*Work to complete:*
Retype the records below exactly as they appear, but leave out any pictures.

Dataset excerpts
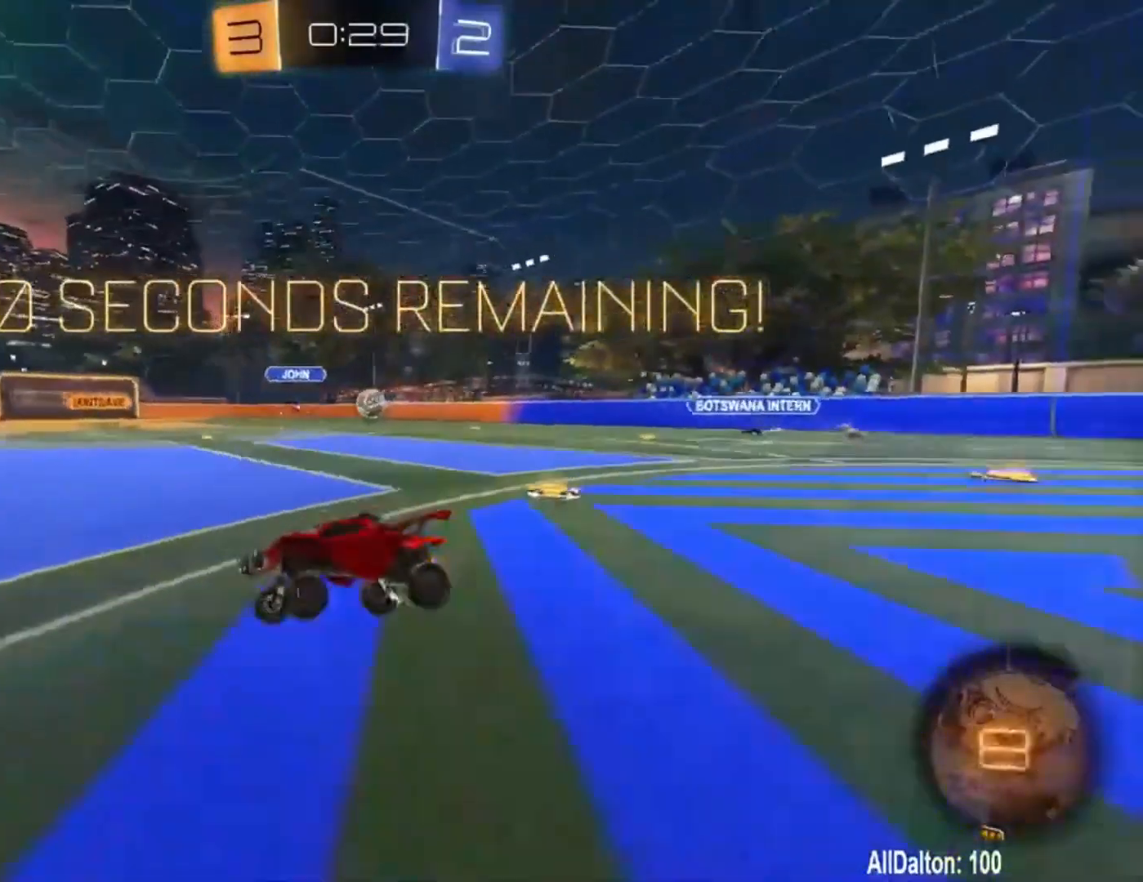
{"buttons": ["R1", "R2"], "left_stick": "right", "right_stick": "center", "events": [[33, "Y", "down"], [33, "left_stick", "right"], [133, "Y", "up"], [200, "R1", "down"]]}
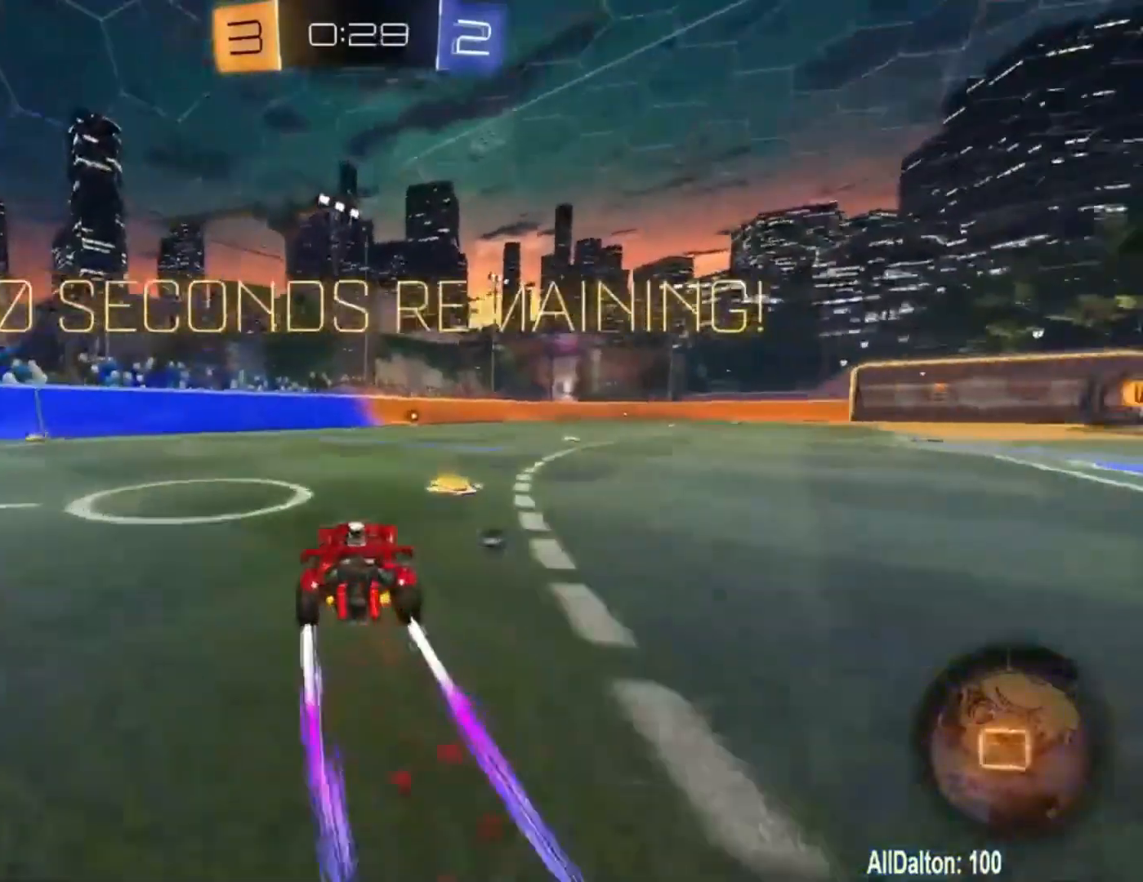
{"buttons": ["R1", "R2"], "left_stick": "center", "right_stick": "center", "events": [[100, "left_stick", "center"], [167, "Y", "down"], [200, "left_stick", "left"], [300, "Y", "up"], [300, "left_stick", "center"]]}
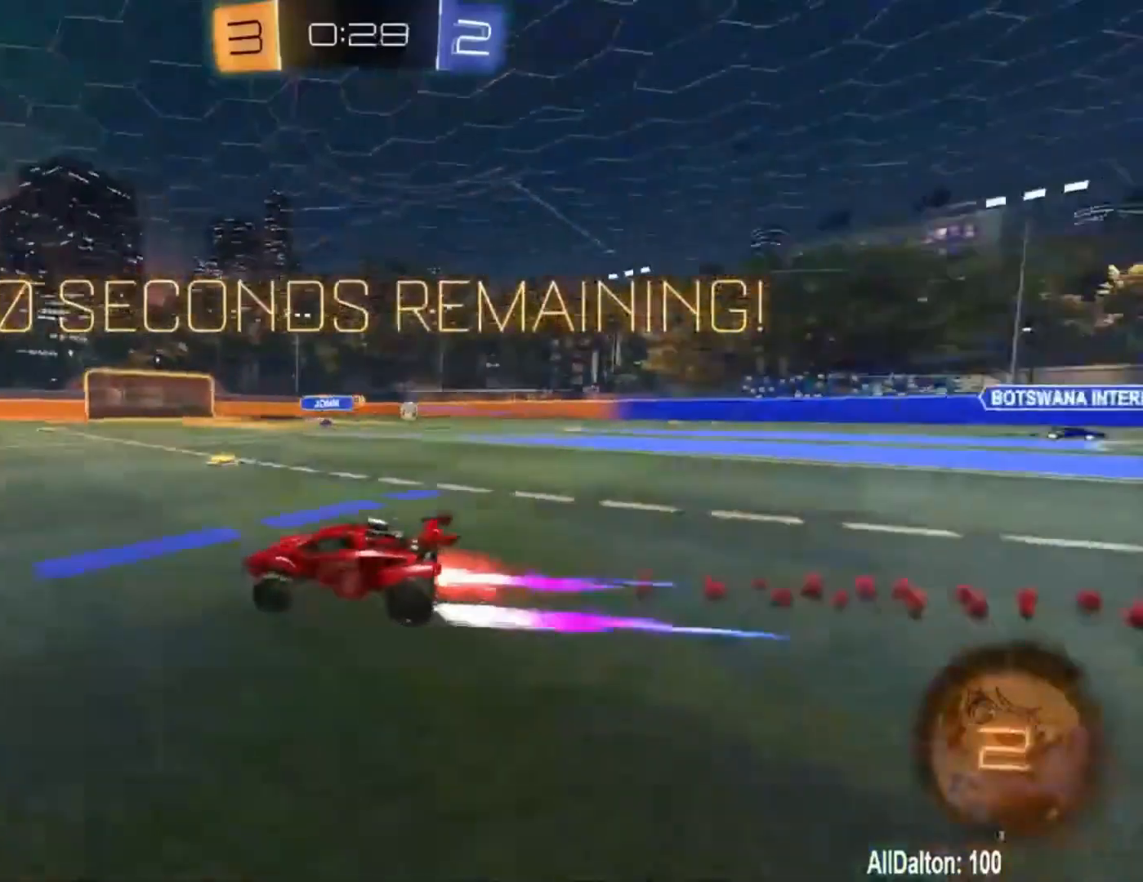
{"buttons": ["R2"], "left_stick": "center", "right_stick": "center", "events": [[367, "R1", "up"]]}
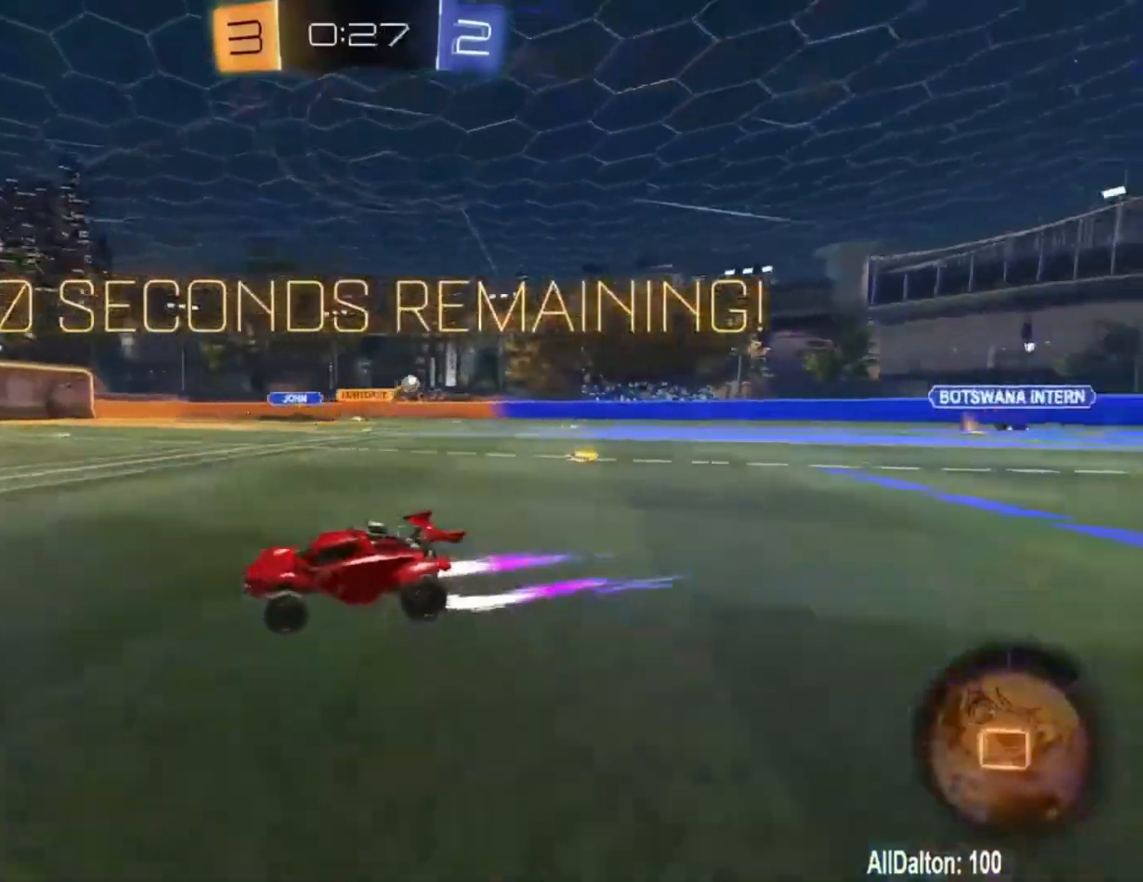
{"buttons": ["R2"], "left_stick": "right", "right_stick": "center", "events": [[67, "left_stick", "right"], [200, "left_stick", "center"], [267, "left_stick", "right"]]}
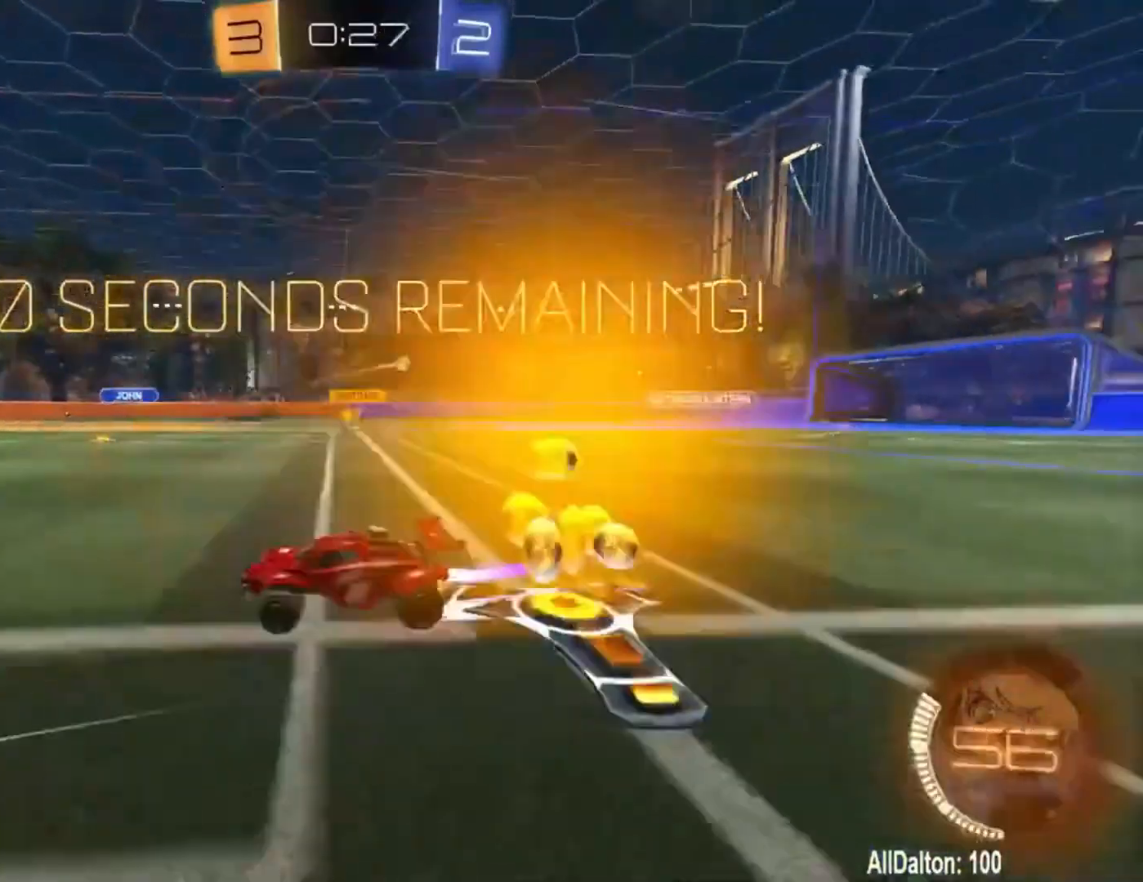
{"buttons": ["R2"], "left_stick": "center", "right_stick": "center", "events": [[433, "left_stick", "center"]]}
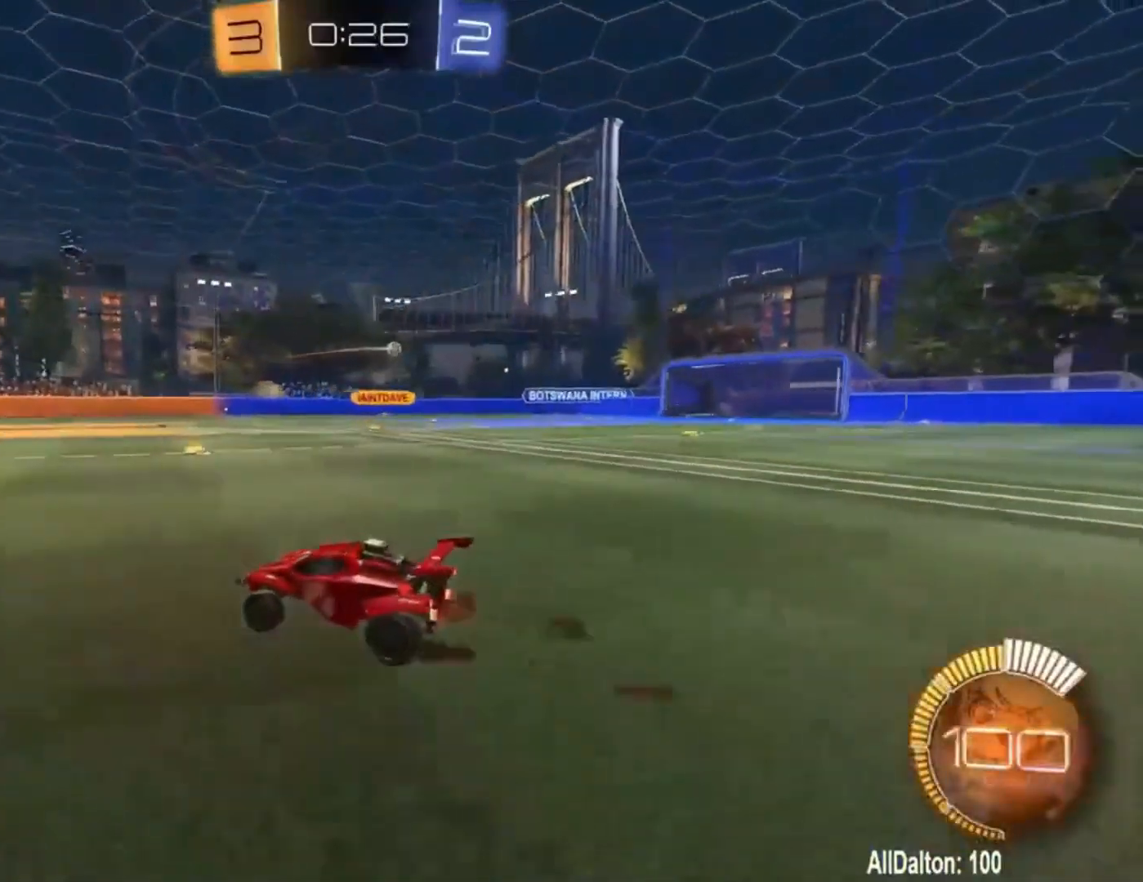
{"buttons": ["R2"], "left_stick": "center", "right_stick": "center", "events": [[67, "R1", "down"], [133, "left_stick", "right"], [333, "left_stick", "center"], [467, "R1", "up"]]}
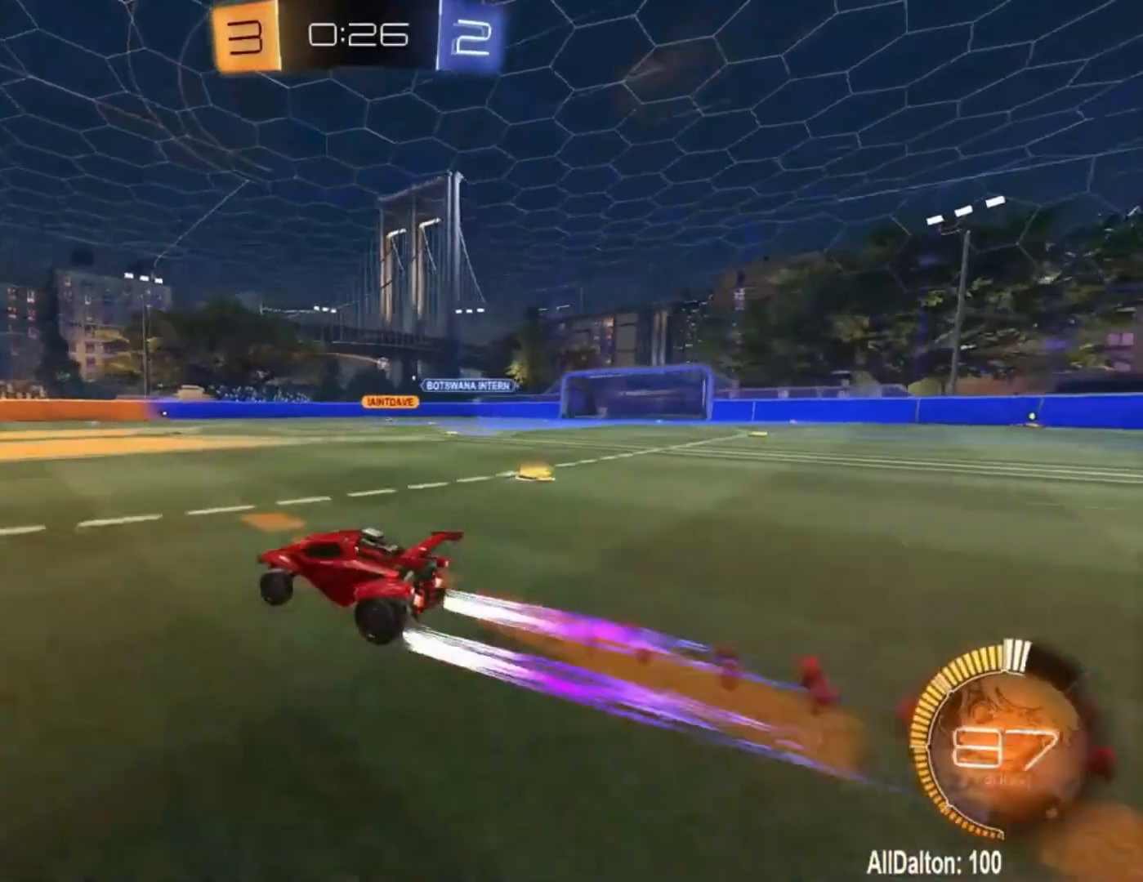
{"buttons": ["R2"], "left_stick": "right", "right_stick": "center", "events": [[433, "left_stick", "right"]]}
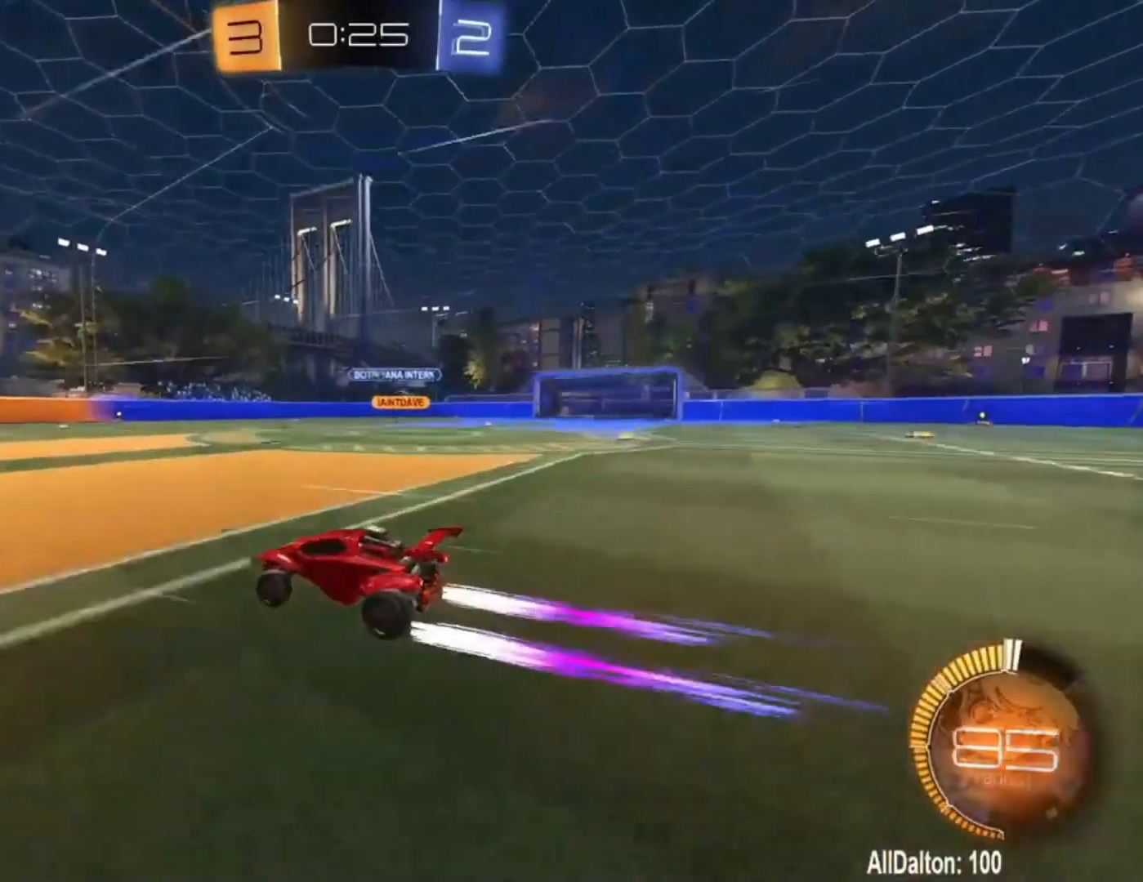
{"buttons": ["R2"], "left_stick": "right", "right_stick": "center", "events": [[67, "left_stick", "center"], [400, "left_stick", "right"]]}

*Expected answer:*
{"buttons": ["R1", "R2"], "left_stick": "right", "right_stick": "center", "events": [[33, "Y", "down"], [33, "left_stick", "right"], [133, "Y", "up"], [200, "R1", "down"]]}
{"buttons": ["R1", "R2"], "left_stick": "center", "right_stick": "center", "events": [[100, "left_stick", "center"], [167, "Y", "down"], [200, "left_stick", "left"], [300, "Y", "up"], [300, "left_stick", "center"]]}
{"buttons": ["R2"], "left_stick": "center", "right_stick": "center", "events": [[367, "R1", "up"]]}
{"buttons": ["R2"], "left_stick": "right", "right_stick": "center", "events": [[67, "left_stick", "right"], [200, "left_stick", "center"], [267, "left_stick", "right"]]}
{"buttons": ["R2"], "left_stick": "center", "right_stick": "center", "events": [[433, "left_stick", "center"]]}
{"buttons": ["R2"], "left_stick": "center", "right_stick": "center", "events": [[67, "R1", "down"], [133, "left_stick", "right"], [333, "left_stick", "center"], [467, "R1", "up"]]}
{"buttons": ["R2"], "left_stick": "right", "right_stick": "center", "events": [[433, "left_stick", "right"]]}
{"buttons": ["R2"], "left_stick": "right", "right_stick": "center", "events": [[67, "left_stick", "center"], [400, "left_stick", "right"]]}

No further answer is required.